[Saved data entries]

[Start of Attachment]

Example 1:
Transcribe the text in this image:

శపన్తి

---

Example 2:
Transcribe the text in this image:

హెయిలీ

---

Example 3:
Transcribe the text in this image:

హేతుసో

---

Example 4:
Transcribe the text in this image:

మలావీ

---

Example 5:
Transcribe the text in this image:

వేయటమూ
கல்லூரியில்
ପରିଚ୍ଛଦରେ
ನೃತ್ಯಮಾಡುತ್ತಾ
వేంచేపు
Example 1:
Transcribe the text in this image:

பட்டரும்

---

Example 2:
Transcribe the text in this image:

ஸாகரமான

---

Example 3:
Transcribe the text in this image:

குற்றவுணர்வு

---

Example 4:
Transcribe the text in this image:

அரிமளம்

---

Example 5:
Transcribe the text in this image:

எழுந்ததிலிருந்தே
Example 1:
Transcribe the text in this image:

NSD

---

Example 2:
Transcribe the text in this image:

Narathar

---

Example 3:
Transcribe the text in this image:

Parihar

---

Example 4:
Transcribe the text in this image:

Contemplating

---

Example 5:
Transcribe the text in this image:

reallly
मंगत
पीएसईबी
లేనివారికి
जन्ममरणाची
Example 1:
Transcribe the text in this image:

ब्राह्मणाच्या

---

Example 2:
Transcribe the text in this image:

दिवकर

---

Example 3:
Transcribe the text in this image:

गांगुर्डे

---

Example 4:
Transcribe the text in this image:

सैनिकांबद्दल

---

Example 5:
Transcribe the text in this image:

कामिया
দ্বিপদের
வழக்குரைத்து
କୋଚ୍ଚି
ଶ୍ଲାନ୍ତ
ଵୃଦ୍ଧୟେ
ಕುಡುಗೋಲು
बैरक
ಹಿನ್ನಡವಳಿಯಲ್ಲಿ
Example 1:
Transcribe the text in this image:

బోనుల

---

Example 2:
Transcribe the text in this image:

[End of Attachment]

## [Your goal]
Every record above is to be copied out again exactly as written.

## [Task answer]
Example 1:
Transcribe the text in this image:

శపన్తి

---

Example 2:
Transcribe the text in this image:

హెయిలీ

---

Example 3:
Transcribe the text in this image:

హేతుసో

---

Example 4:
Transcribe the text in this image:

మలావీ

---

Example 5:
Transcribe the text in this image:

వేయటమూ
கல்லூரியில்
ପରିଚ୍ଛଦରେ
ನೃತ್ಯಮಾಡುತ್ತಾ
వేంచేపు
Example 1:
Transcribe the text in this image:

பட்டரும்

---

Example 2:
Transcribe the text in this image:

ஸாகரமான

---

Example 3:
Transcribe the text in this image:

குற்றவுணர்வு

---

Example 4:
Transcribe the text in this image:

அரிமளம்

---

Example 5:
Transcribe the text in this image:

எழுந்ததிலிருந்தே
Example 1:
Transcribe the text in this image:

NSD

---

Example 2:
Transcribe the text in this image:

Narathar

---

Example 3:
Transcribe the text in this image:

Parihar

---

Example 4:
Transcribe the text in this image:

Contemplating

---

Example 5:
Transcribe the text in this image:

reallly
मंगत
पीएसईबी
లేనివారికి
जन्ममरणाची
Example 1:
Transcribe the text in this image:

ब्राह्मणाच्या

---

Example 2:
Transcribe the text in this image:

दिवकर

---

Example 3:
Transcribe the text in this image:

गांगुर्डे

---

Example 4:
Transcribe the text in this image:

सैनिकांबद्दल

---

Example 5:
Transcribe the text in this image:

कामिया
দ্বিপদের
வழக்குரைத்து
କୋଚ୍ଚି
ଶ୍ଲାନ୍ତ
ଵୃଦ୍ଧୟେ
ಕುಡುಗೋಲು
बैरक
ಹಿನ್ನಡವಳಿಯಲ್ಲಿ
Example 1:
Transcribe the text in this image:

బోనుల

---

Example 2:
Transcribe the text in this image:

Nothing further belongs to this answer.